◆ Task goal ◆
In the data below, print the stretch from the line containing "keamanan yang baik" through the line containing "bisa hubungi kami" word for word, including both of those lines.

◆ Materials provided ◆
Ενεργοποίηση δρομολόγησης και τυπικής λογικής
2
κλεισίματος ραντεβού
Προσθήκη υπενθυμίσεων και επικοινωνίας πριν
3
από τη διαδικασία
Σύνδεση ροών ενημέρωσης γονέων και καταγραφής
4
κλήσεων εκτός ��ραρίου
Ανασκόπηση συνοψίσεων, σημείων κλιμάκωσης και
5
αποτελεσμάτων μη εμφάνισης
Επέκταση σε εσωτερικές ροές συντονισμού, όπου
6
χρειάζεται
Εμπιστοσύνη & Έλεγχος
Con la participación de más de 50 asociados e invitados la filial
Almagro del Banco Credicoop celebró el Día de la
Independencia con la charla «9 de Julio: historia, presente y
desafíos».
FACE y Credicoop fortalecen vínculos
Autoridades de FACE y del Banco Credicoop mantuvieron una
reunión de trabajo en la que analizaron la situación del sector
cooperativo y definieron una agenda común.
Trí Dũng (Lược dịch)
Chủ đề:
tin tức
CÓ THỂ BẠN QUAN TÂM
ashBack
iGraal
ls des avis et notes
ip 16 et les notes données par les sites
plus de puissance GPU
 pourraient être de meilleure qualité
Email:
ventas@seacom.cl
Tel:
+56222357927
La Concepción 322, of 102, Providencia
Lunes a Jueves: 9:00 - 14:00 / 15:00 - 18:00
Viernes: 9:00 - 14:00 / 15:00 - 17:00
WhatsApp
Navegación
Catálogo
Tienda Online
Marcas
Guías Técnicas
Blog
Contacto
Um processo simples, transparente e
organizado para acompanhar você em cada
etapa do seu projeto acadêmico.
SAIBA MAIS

* * *

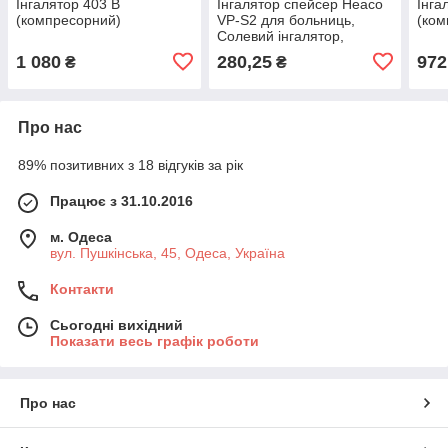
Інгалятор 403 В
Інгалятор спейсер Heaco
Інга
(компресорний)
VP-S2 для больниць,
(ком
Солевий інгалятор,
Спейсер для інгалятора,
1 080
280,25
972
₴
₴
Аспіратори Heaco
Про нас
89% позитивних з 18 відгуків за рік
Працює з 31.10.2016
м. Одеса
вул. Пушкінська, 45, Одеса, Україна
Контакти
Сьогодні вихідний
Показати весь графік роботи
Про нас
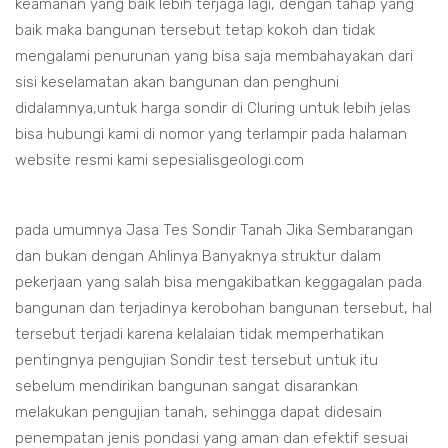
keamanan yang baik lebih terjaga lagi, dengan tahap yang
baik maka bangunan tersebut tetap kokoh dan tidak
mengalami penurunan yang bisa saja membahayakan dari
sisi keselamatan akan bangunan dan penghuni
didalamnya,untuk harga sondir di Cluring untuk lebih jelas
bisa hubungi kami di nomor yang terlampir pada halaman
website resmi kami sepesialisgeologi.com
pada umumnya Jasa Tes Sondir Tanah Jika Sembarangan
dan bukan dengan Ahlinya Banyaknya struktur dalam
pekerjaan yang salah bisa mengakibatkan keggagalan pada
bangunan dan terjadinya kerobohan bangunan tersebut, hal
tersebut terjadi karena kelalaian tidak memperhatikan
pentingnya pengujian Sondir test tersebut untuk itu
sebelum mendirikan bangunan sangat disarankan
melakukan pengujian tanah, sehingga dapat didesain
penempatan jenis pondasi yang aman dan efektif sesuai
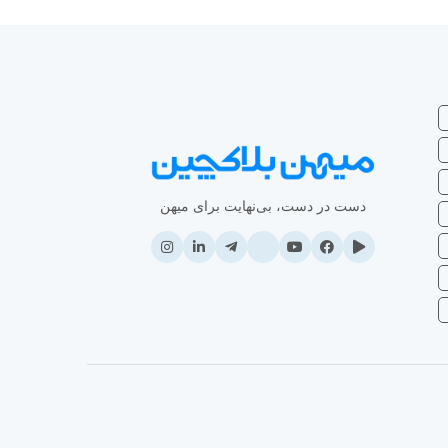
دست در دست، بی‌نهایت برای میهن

◆ Response to this task ◆
keamanan yang baik lebih terjaga lagi, dengan tahap yang
baik maka bangunan tersebut tetap kokoh dan tidak
mengalami penurunan yang bisa saja membahayakan dari
sisi keselamatan akan bangunan dan penghuni
didalamnya,untuk harga sondir di Cluring untuk lebih jelas
bisa hubungi kami di nomor yang terlampir pada halaman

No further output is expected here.